Setelah dihadapkan kepada Direktorium, terdakwa bersama Usman, Lampung, Dullah, dan Mail, diperintahkan oleh Sumo untuk membawa kedua tahanan itu ke Mauk. Dalam perjalanan, kedua tahanan didampingi kiri-kanan oleh Usman dan Lampung. Adapun terdakwa mengawal perjalanan dengan duduk di dispatbord. Bersama mereka, turut pula beberapa anggota laskar yang duduk di kap dan dispatbord mobil bercat hitam. Mereka berpakaian serba hitam dan bersenjatakan pistol serta golok. Tiba di Mauk menjelang magrib, kedua tahanan itu diserahkan kepada pimpinan BKR bernama Djumadi dalam waktu terpisah.

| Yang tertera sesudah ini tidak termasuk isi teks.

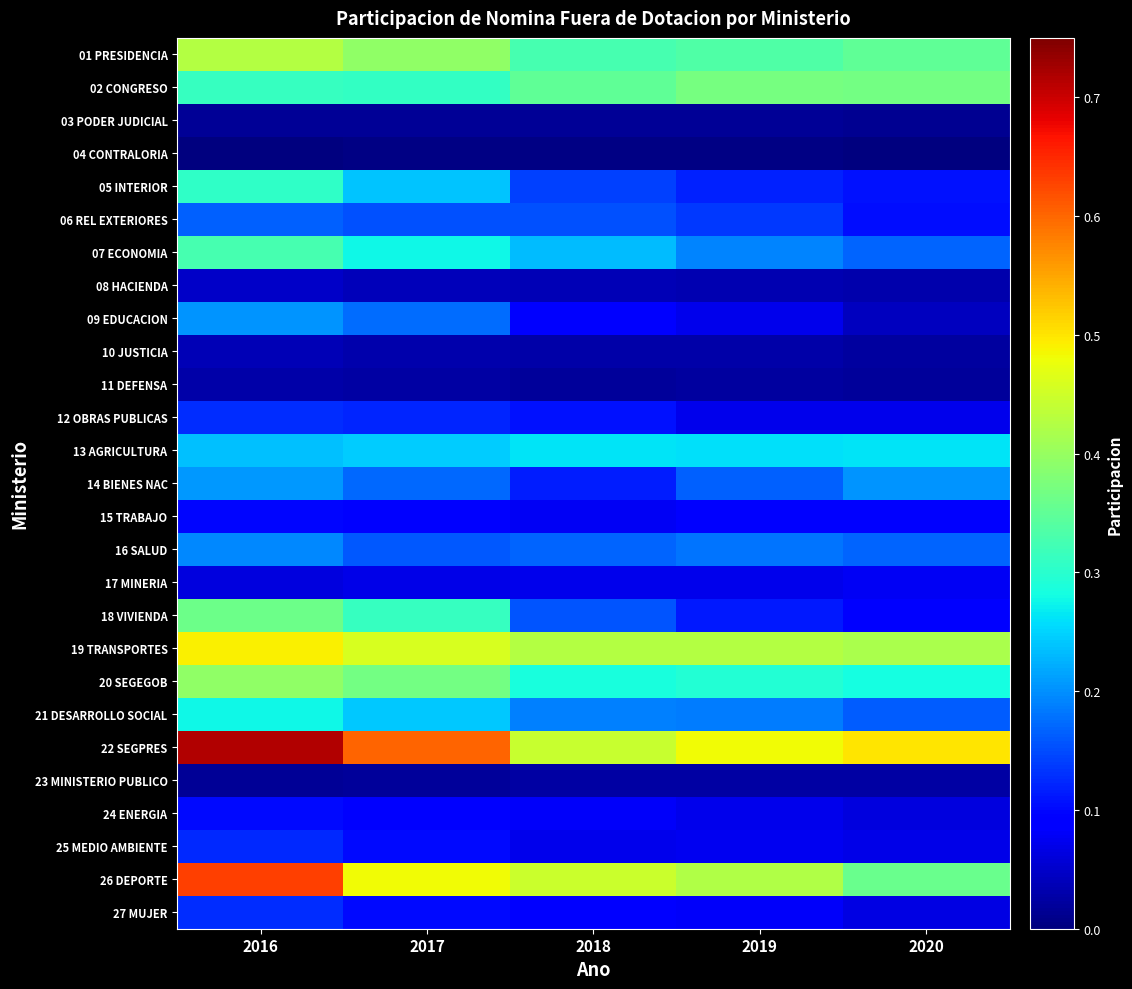

What is the total value across all series at 2018?

4.4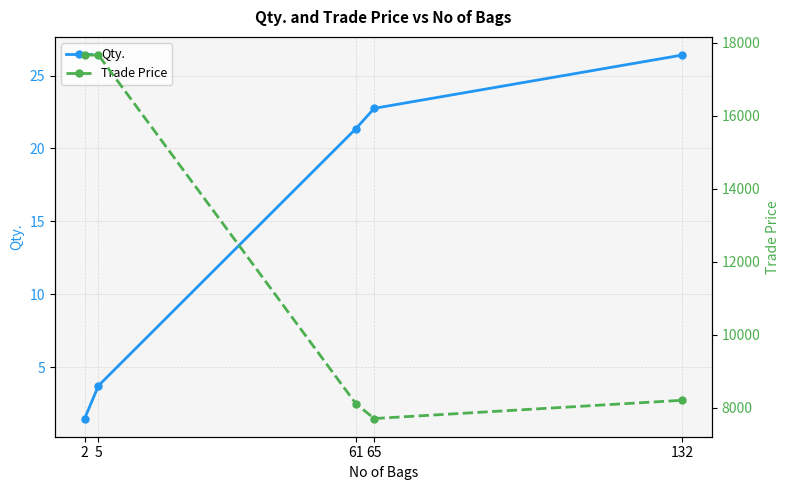

True or false: Qty. has a value of 26.4 at 132.

True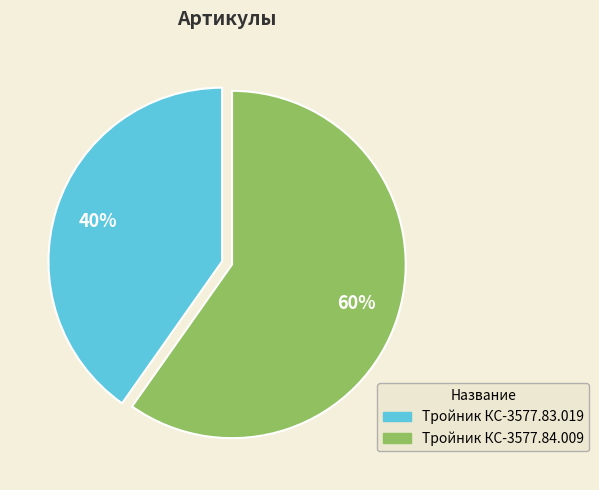

Does Тройник КС-3577.83.019 account for over 50% of the chart?

No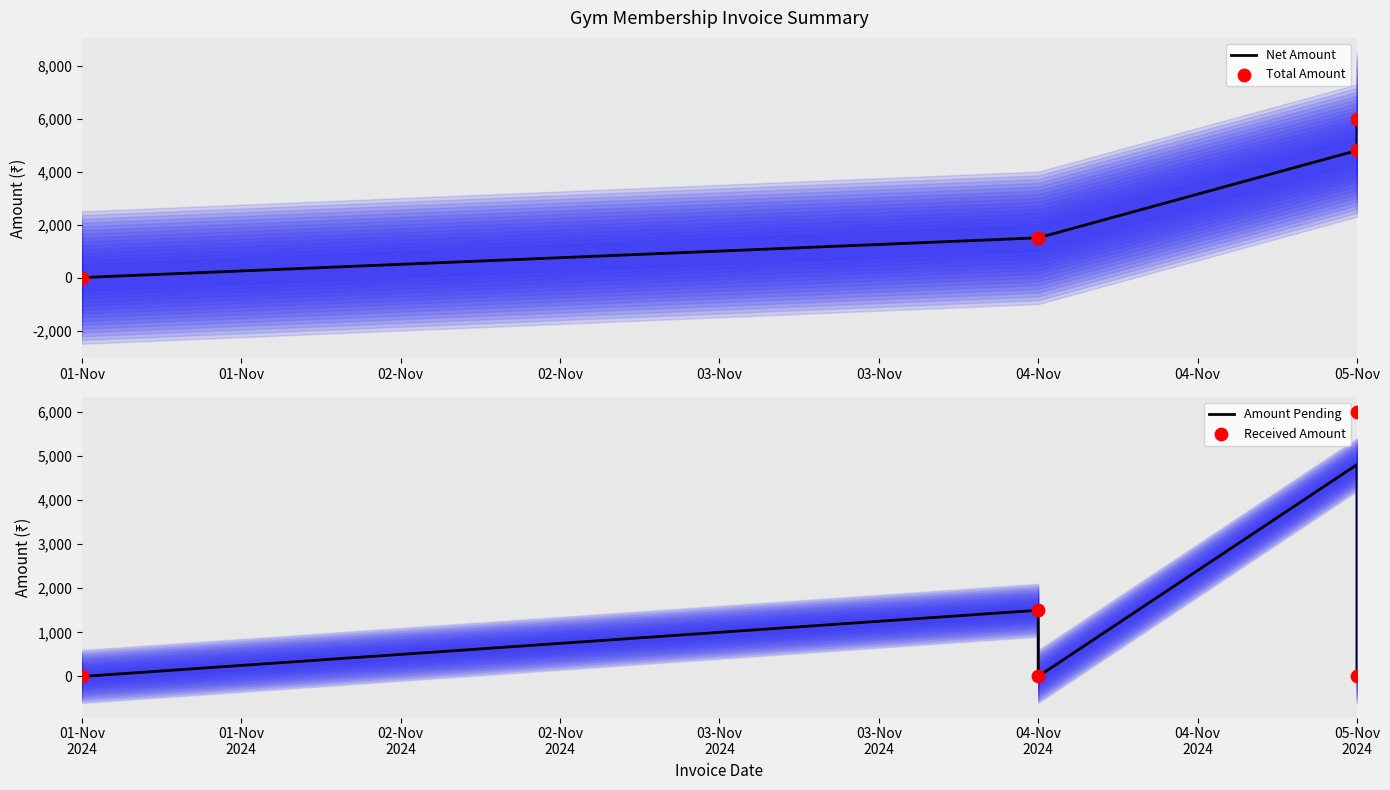

Which series reaches the maximum Y coordinate?

Net Amount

Hasbi diturunkan terlebih dahulu. Sambil memegang golok, Mujibata berkata, “Ini saya tarok mata-mata musuh, sebentar akan saya bawa lagi ke sini seorang mata-mata musuh dari Bandung.” Sambil beranjak pergi hendak mengambil tahanan satunya, ia mengancam, “Ini jangan hilang, kalau hilang gantinya orang-orang di sini.”
Djumadi hanya bisa melihat kejadian itu dan diliputi perasaan penuh ketakutan. Sekira pukul tujuh malam, Mujitaba datang lagi dengan mobil yang sama lalu menyerahkan Oto. Kedua tahanan itu lalu dimasukkan ke dalam sel.
Keesokan paginya, eksekusi dilakukan atas perintah Sumo, salah seorang dari empat serangkai pendiri Direktorium Tangerang. Tiga pemimpin lain ialah Achmad Choirun, Suwono, dan Abas. Setelah eksekusi berlangsung, satu regu pasukan datang untuk memeriksa kedua tahanan, tetapi mereka telah terlambat. Terkesan ada keraguan di kalangan Laskar Hitam dan Direktorium Tangerang, bagaimana harus memperlakukan Oto. Kalau melihat waktu eksekusi, saat itu Direktorium telah resmi memisahkan diri dari RI. Artinya, Direktorium menganggap RI sebagai “musuh” dan Oto adalah salah seorang mantan menteri negara RI atau pengikut setia "Republiknya" Soekarno.